BibleAsk Team

When did the four hundred and thirty years start?

Genesis 15

The four hundred and thirty years are mentioned in Genesis 15. Abram wondered how much longer he would have to remain a stranger in the Land of Promise, and if he would ever see the fulfillment of God’s promises. The Lord therefore revealed the answer to him saying: “Know certainly that your descendants will be strangers in a land that is not theirs, and will serve them, and they will afflict them four hundred years” (Genesis 15:13).

There are two questions that need to be answered here: Are the four hundred years the time of affliction or the time of sojourning, or both? Are the four hundred years related to the four hundred and thirty years of Exodus 12:40, 41 and Galatians 3:16, 17?  

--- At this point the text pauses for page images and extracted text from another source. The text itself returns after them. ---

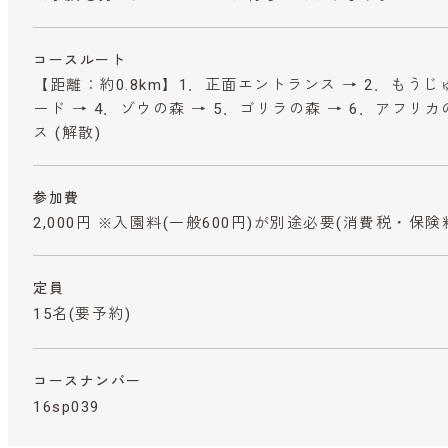
コースルート
【距離：約0.8km】1．正面エントランス → 2．もうじ
ード → 4．ゾウの森 → 5．ゴリラの森 → 6．アフリ
ス (解散)
参加費
2,000円 ※入園料(一般600円)が別途必要
(消費税・保険
定員
15名(要予約)
コースナンバー
16sp039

When did the four hundred and thirty years start?

In Exodus 12:40, “the sojourning of the children of Israel, who dwelt in Egypt, was four hundred and thirty years,” suggests that the Israelites did spend four hundred and thirty years there, from Jacob’s entry to the Exodus. That this cannot be the meaning is clear from Galatians 3:16, 17, where it is said that the law was made public at Sinai four hundred and thirty years after the covenant between God and Abram.  

If Paul refers to the first promise made to Abram in Haran (Genesis 12:1–3), the four hundred and thirty years began when Abram was seventy-five years old (Genesis 12:4). The four hundred years of affliction would then begin thirty years later, when Abram was one hundred and five and his son Isaac five years old (Genesis 21:5). This would be about the time Ishmael, who “was born after the flesh persecuted him [Isaac] that was born after the Spirit” (Galatians 4:29; Genesis 21:9–11). 

The precise time from the call of Abram to Jacob’s entrance into Egypt was two hundred and fifteen years (Genesis 21:5; 25:26; 47:9), which would leave two hundred and fifteen years of the four hundred and thirty as the real time the Hebrews spent there. Therefore, the four hundred and thirty years of Exodus 12:40 must encompass the sojourn in Canaan as well as that in Egypt, from Abram’s call to the Exodus.  

The LXX (the Septuagint) show Exodus 12:40 thus: “And the sojourning of the children of Israel, while they sojourned in the land of Egypt and the land of Canaan, was four hundred and thirty years.” As shown before, the land of Canaan relied greatly upon Egypt during the patriarchal era that the Egyptian kings regarded it as theirs. During the Eighteenth Dynasty, whose kings ruled both Palestine and Syria, Moses could accurately encompass Canaan in the term Egypt as used in Exodus 12:40. 

Four generations

Genesis 15:16 says, “But in the fourth generation they shall return here, for the iniquity of the Amorites is not yet complete.” Bible Commentators, who apply the four hundred years of Genesis 15:13 to the actual time the Hebrews lived in Egypt, face a problem. They must suppose that the four generations averaged exactly hundred years each. But this is opposing to available proof. However, since the four hundred years of v. 13 must refer to the time from Abram to the Exodus (v. 13), and the actual time of Israel’s remaining in Egypt was only two hundred and fifteen years, no inconsistency exists between this prophecy and its fulfillment.  

Caleb was part of the fourth generation from Judah (1 Chronicles 2:3–5, 18), and Moses, from Levi (Exodus 6:16–20). Efforts to determine the length of a “generation” based on Genesis 15:13, 16 are unreasonable, and the outcomes are deceptive. One “generation,” went into Egypt, two lived there, and the fourth left.